The Claudia Quintet
Cornelia Street Café
New York, NY
October 13, 2007
The John Hollenbeck Large Ensemble
New York, NY
November 5, 2007
Drummer and composer John Hollenbeck comes across as a combination of benign control freak and supremely modest humorist. He's very much the director of his (and his bandmates') pieces, applying some beautifully precise drum-patterns that also have a slippery funkiness sitting alongside their new-music accuracy. He's like a clockwork toy creation, frequently placing objects on his skins to facilitate a rickety, robotic click-clacking. Yet Hollenbeck's between-number asides are darkly funny, riddled with self- deprecating angst, as he sometimes explains the convoluted concepts behind his pieces.
Hollenbeck's main forum is The Claudia Quintet which, despite his leadership, has the feel of a fairly democratic unit.
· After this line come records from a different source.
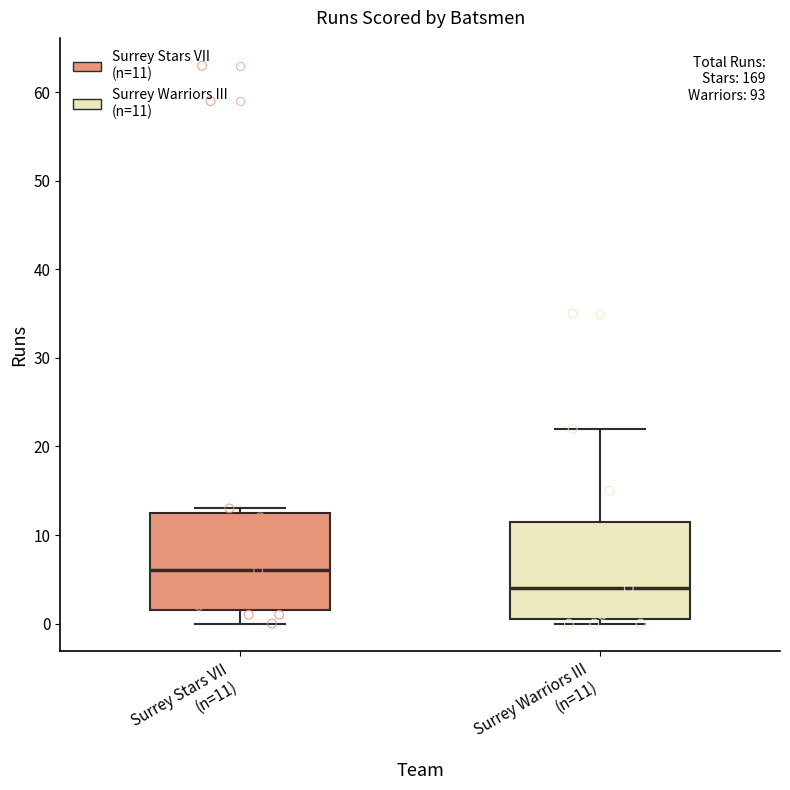

Reading left to right, transcribe this box plot: for each box, give where its median line is, the range the box spans, and where its two whiskers end, as read against the y-axis. The values are not printed on the chart, so give them approximately, as read against the axis.

Surrey Stars VII (n=11): median 6, box 2 to 13, whiskers 0 to 13 (just above the box's upper edge)
Surrey Warriors III (n=11): median 4, box 1 to 12, whiskers 0 to 22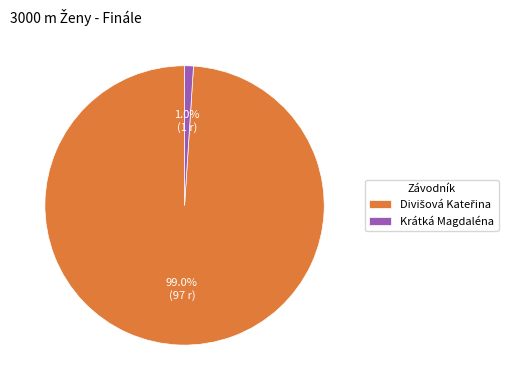

What portion of the pie excludes Krátká Magdaléna?

99.0%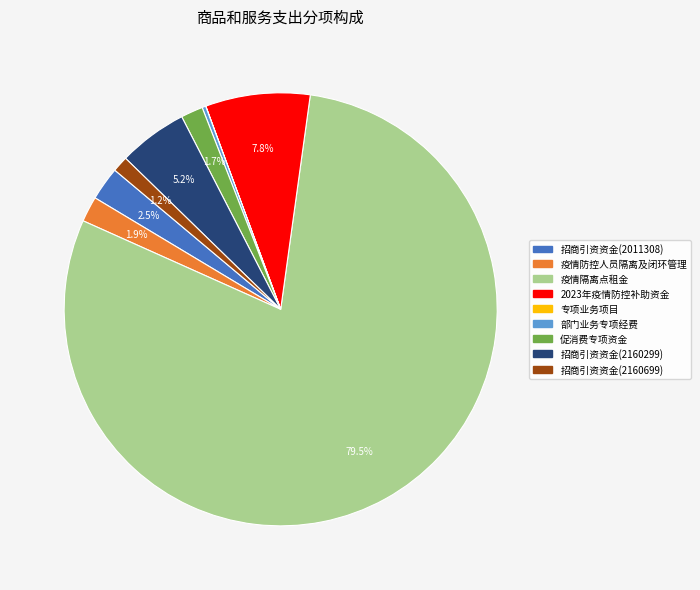

To the nearest percent, what portion does 疫情防控人员隔离及闭环管理 represent?

2%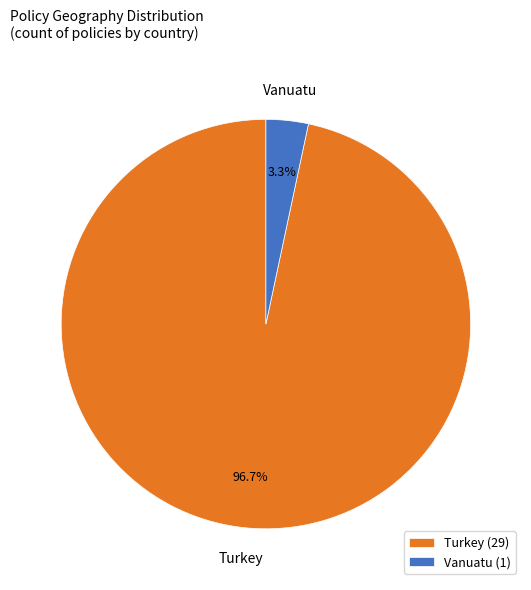

How many segments does this pie chart have?

2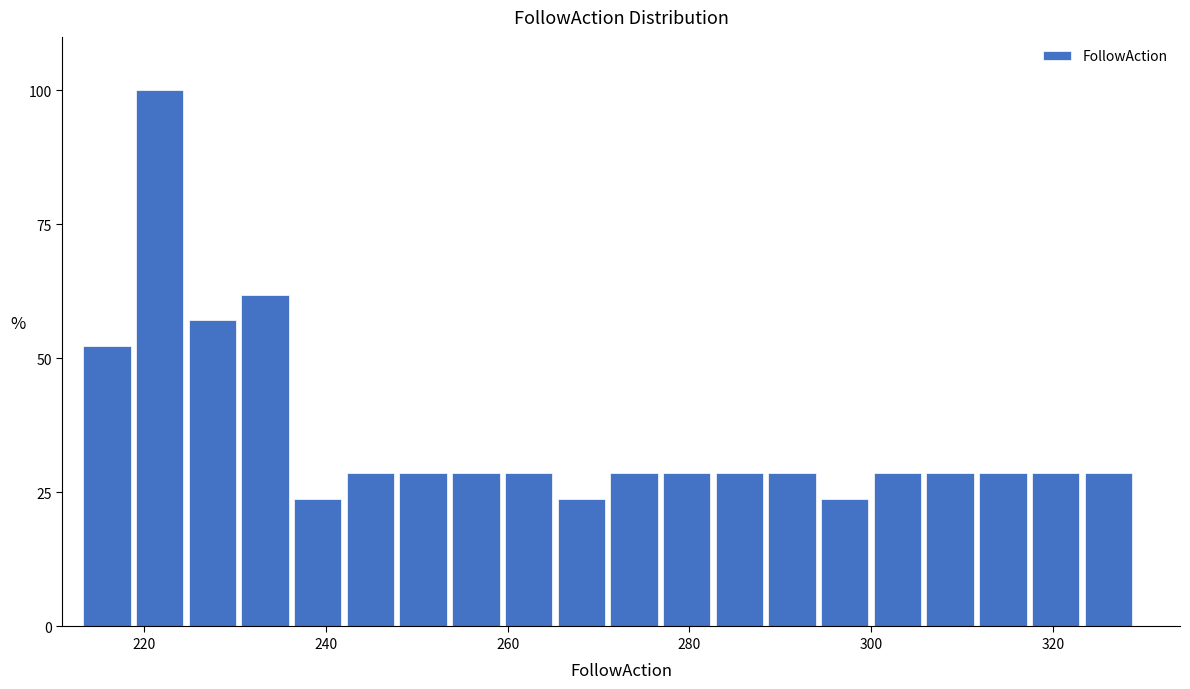

Read against the x-axis, roughly where is the centre of the tallest bar?

222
On disc, one criticism is that they can sometimes sound too studied, too self- conscious of their vast panoply of influences, from minimalism to post-rock to cool-school jazz. Their production sound can be too ordered. On the live stage, Hollenbeck's combo solve their admittedly slight problems, appearing as a lustier prospect entirely, hardening up the funk.
Keyboardist Gary Versace steps in for this occasion, specializing in deeply throbbing organ tones as he replaces bassist Drew Gress. This imparts an even greater sense of chamber jazz drama, along with the unique spread of Matt Moran's vibraphone, Ted Reichman's accordion and, when he's not blowing tenor saxophone, Chris Speed's clarinet. As Hollenbeck has said, this is an intentionally "feminine" sound, a war waged against the macho competitiveness of much jazz music. Even though there are still many solos taken, their boundaries aren't so proscribed, supported by changing backdrops which often become frontal-drops.
The repertoire is taken largely from their recent For album, although given a more robust interpretation. Often, the wind-driven textures blend into one sound, with reeds and accordion interlaced beside shimmering vibraphone. Moran's approach here is captivatingly aggressive. Rarely will we witness such an attack on this too-often sober instrument. He strikes blows to achieve resonant aftershocks, dynamically glancing off at angular points.
Hollenbeck's Large Ensemble is another matter entirely, employing a work force of nineteen members, including its conductor, J.C. Sanford. Here, horn ranks provide the dominant voice, in direct contrast to Claudia. Hollenbeck released a Large Ensemble disc, A Blessing (2006), but it provides only a portion of the evening's repertoire. Because of the more traditional big band line-up, this music can't help but sound more conventionally jazz-rooted than Claudia, and an hour's set ends up being just too short to avoid the sense that Hollenbeck is striving for equality between soft vocal numbers and forceful blowing vehicles, alternating but not enjoying the time to make these transitions feel like a natural flow.
Singer Theo Bleckmann treads the line between a smooth, almost church-influenced soul jazz and a more abstracted, improvisatory style. The album's title piece provokes a mixed response in its silken choirboy tones, as Bleckmann intones the "Irish Blessing" which Hollenbeck found on the "b-side," as he deadpanningly describes it, of his grandmother's funeral-mass card. The set lifted up to its best in its second half, with Hollenbeck's suitably abstract "Long Swing Dream," which was directly inspired, nay composed, as a result of an extremely vivid dream, followed by his re-consideration of Thelonious Monk's "Four In One," with its stunning extended solo by Tony Malaby.